MATERIAL SUPPLIED:
---------------
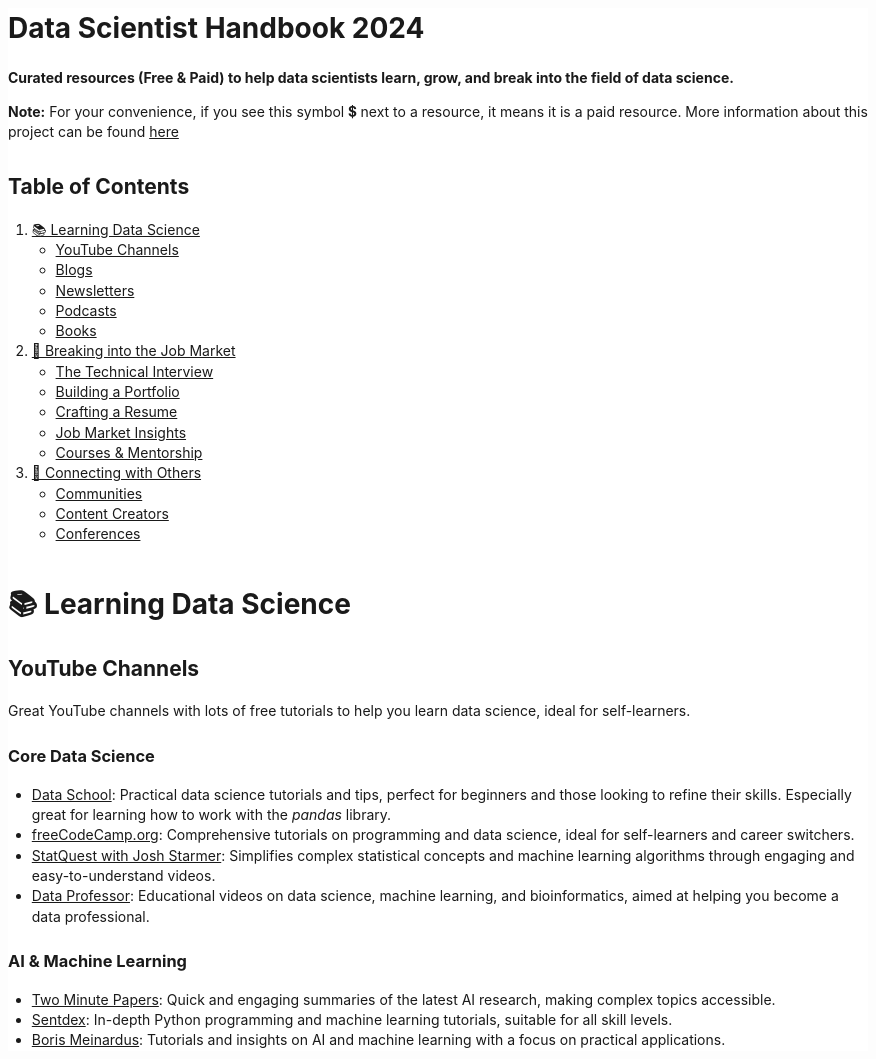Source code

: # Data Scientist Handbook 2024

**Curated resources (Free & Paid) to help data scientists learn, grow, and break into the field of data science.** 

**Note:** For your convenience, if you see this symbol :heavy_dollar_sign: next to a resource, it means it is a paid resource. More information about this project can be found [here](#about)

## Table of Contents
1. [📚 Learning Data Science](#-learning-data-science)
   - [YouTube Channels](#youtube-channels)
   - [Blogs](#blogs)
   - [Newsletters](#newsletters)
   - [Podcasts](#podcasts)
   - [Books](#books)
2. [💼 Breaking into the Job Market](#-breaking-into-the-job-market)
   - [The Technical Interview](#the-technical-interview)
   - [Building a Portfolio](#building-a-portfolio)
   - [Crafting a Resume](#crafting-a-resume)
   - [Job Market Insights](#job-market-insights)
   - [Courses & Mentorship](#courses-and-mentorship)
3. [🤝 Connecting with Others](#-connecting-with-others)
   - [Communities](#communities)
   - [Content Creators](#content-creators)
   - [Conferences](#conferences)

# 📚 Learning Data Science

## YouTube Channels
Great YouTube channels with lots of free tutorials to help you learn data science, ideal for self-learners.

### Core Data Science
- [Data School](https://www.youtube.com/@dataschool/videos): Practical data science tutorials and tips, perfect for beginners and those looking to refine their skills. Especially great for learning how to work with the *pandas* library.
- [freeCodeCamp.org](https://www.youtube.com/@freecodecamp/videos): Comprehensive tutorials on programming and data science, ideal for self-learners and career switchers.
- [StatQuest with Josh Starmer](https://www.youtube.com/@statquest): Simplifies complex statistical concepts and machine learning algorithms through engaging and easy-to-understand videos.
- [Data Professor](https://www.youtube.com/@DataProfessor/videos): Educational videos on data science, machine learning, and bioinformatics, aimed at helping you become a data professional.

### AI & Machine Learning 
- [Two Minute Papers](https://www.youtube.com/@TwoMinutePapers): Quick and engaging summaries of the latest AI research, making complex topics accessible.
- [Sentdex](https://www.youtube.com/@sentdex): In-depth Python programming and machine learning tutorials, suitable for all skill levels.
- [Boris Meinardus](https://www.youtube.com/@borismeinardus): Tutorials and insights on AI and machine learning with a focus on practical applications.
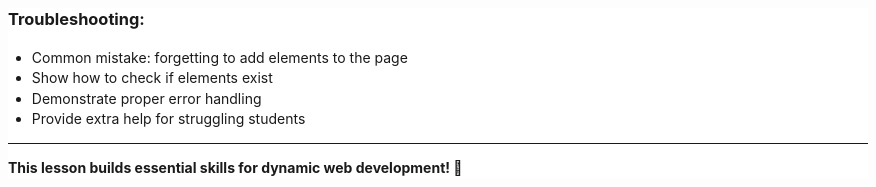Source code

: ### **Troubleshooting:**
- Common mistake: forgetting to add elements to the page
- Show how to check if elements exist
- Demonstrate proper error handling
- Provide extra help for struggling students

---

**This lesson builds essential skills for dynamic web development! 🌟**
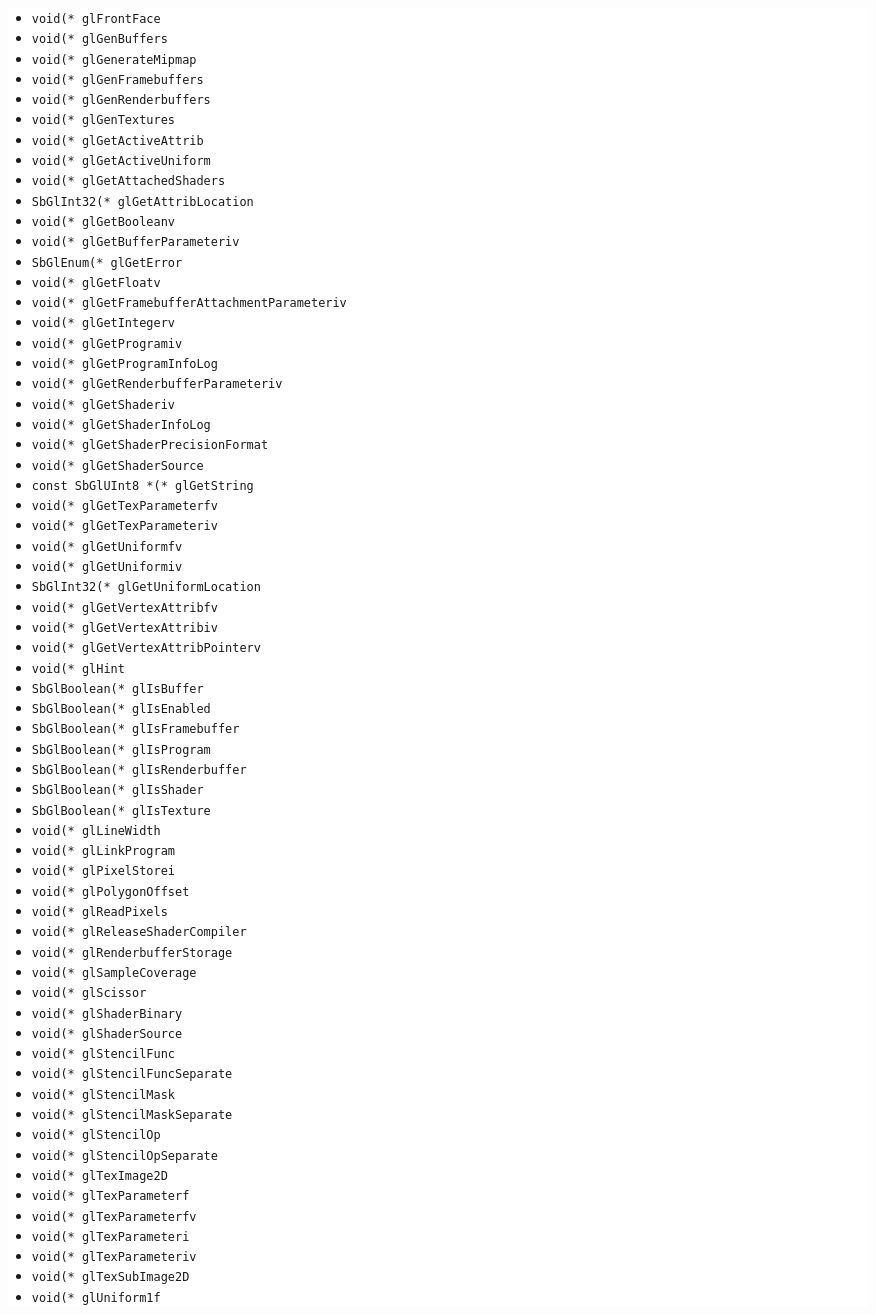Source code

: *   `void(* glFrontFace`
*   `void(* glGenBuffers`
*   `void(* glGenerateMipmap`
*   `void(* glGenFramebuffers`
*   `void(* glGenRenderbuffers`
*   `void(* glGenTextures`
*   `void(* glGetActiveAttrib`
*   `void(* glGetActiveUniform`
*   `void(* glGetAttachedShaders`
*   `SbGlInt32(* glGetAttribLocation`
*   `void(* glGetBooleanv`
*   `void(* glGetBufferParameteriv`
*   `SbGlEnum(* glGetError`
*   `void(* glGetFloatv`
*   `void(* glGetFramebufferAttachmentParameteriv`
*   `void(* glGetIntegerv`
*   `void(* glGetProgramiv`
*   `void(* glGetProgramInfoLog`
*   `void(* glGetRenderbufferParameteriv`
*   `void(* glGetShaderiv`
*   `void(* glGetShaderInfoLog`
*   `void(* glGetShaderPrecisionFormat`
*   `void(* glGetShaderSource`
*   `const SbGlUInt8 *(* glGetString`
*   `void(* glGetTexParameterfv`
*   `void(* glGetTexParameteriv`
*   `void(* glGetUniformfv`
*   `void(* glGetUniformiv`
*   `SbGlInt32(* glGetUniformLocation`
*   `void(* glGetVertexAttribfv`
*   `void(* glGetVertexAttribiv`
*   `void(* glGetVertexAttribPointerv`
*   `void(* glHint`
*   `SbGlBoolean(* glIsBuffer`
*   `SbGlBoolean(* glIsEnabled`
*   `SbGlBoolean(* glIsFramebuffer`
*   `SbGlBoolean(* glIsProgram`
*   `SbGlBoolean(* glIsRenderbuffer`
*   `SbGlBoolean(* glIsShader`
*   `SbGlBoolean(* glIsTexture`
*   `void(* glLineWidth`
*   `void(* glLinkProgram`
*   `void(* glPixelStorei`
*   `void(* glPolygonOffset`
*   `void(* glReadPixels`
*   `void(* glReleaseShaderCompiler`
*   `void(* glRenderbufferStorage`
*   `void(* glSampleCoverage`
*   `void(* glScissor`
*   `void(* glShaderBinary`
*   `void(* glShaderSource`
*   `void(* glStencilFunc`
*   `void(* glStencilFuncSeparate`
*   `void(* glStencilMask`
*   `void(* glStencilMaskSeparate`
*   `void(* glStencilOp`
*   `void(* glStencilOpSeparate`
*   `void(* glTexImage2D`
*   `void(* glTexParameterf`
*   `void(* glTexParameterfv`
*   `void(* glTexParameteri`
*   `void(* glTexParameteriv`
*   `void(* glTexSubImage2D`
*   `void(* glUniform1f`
---------------
WORK TO BE COMPLETED:
Leave the pictures out. Otherwise, output the listing above exactly.

ANSWER TO THE PROBLEM:
Source code

: # Data Scientist Handbook 2024

**Curated resources (Free & Paid) to help data scientists learn, grow, and break into the field of data science.** 

**Note:** For your convenience, if you see this symbol :heavy_dollar_sign: next to a resource, it means it is a paid resource. More information about this project can be found [here](#about)

## Table of Contents
1. [📚 Learning Data Science](#-learning-data-science)
   - [YouTube Channels](#youtube-channels)
   - [Blogs](#blogs)
   - [Newsletters](#newsletters)
   - [Podcasts](#podcasts)
   - [Books](#books)
2. [💼 Breaking into the Job Market](#-breaking-into-the-job-market)
   - [The Technical Interview](#the-technical-interview)
   - [Building a Portfolio](#building-a-portfolio)
   - [Crafting a Resume](#crafting-a-resume)
   - [Job Market Insights](#job-market-insights)
   - [Courses & Mentorship](#courses-and-mentorship)
3. [🤝 Connecting with Others](#-connecting-with-others)
   - [Communities](#communities)
   - [Content Creators](#content-creators)
   - [Conferences](#conferences)

# 📚 Learning Data Science

## YouTube Channels
Great YouTube channels with lots of free tutorials to help you learn data science, ideal for self-learners.

### Core Data Science
- [Data School](https://www.youtube.com/@dataschool/videos): Practical data science tutorials and tips, perfect for beginners and those looking to refine their skills. Especially great for learning how to work with the *pandas* library.
- [freeCodeCamp.org](https://www.youtube.com/@freecodecamp/videos): Comprehensive tutorials on programming and data science, ideal for self-learners and career switchers.
- [StatQuest with Josh Starmer](https://www.youtube.com/@statquest): Simplifies complex statistical concepts and machine learning algorithms through engaging and easy-to-understand videos.
- [Data Professor](https://www.youtube.com/@DataProfessor/videos): Educational videos on data science, machine learning, and bioinformatics, aimed at helping you become a data professional.

### AI & Machine Learning 
- [Two Minute Papers](https://www.youtube.com/@TwoMinutePapers): Quick and engaging summaries of the latest AI research, making complex topics accessible.
- [Sentdex](https://www.youtube.com/@sentdex): In-depth Python programming and machine learning tutorials, suitable for all skill levels.
- [Boris Meinardus](https://www.youtube.com/@borismeinardus): Tutorials and insights on AI and machine learning with a focus on practical applications.
Source code

: ### **Troubleshooting:**
- Common mistake: forgetting to add elements to the page
- Show how to check if elements exist
- Demonstrate proper error handling
- Provide extra help for struggling students

---

**This lesson builds essential skills for dynamic web development! 🌟**
Source code

: *   `void(* glFrontFace`
*   `void(* glGenBuffers`
*   `void(* glGenerateMipmap`
*   `void(* glGenFramebuffers`
*   `void(* glGenRenderbuffers`
*   `void(* glGenTextures`
*   `void(* glGetActiveAttrib`
*   `void(* glGetActiveUniform`
*   `void(* glGetAttachedShaders`
*   `SbGlInt32(* glGetAttribLocation`
*   `void(* glGetBooleanv`
*   `void(* glGetBufferParameteriv`
*   `SbGlEnum(* glGetError`
*   `void(* glGetFloatv`
*   `void(* glGetFramebufferAttachmentParameteriv`
*   `void(* glGetIntegerv`
*   `void(* glGetProgramiv`
*   `void(* glGetProgramInfoLog`
*   `void(* glGetRenderbufferParameteriv`
*   `void(* glGetShaderiv`
*   `void(* glGetShaderInfoLog`
*   `void(* glGetShaderPrecisionFormat`
*   `void(* glGetShaderSource`
*   `const SbGlUInt8 *(* glGetString`
*   `void(* glGetTexParameterfv`
*   `void(* glGetTexParameteriv`
*   `void(* glGetUniformfv`
*   `void(* glGetUniformiv`
*   `SbGlInt32(* glGetUniformLocation`
*   `void(* glGetVertexAttribfv`
*   `void(* glGetVertexAttribiv`
*   `void(* glGetVertexAttribPointerv`
*   `void(* glHint`
*   `SbGlBoolean(* glIsBuffer`
*   `SbGlBoolean(* glIsEnabled`
*   `SbGlBoolean(* glIsFramebuffer`
*   `SbGlBoolean(* glIsProgram`
*   `SbGlBoolean(* glIsRenderbuffer`
*   `SbGlBoolean(* glIsShader`
*   `SbGlBoolean(* glIsTexture`
*   `void(* glLineWidth`
*   `void(* glLinkProgram`
*   `void(* glPixelStorei`
*   `void(* glPolygonOffset`
*   `void(* glReadPixels`
*   `void(* glReleaseShaderCompiler`
*   `void(* glRenderbufferStorage`
*   `void(* glSampleCoverage`
*   `void(* glScissor`
*   `void(* glShaderBinary`
*   `void(* glShaderSource`
*   `void(* glStencilFunc`
*   `void(* glStencilFuncSeparate`
*   `void(* glStencilMask`
*   `void(* glStencilMaskSeparate`
*   `void(* glStencilOp`
*   `void(* glStencilOpSeparate`
*   `void(* glTexImage2D`
*   `void(* glTexParameterf`
*   `void(* glTexParameterfv`
*   `void(* glTexParameteri`
*   `void(* glTexParameteriv`
*   `void(* glTexSubImage2D`
*   `void(* glUniform1f`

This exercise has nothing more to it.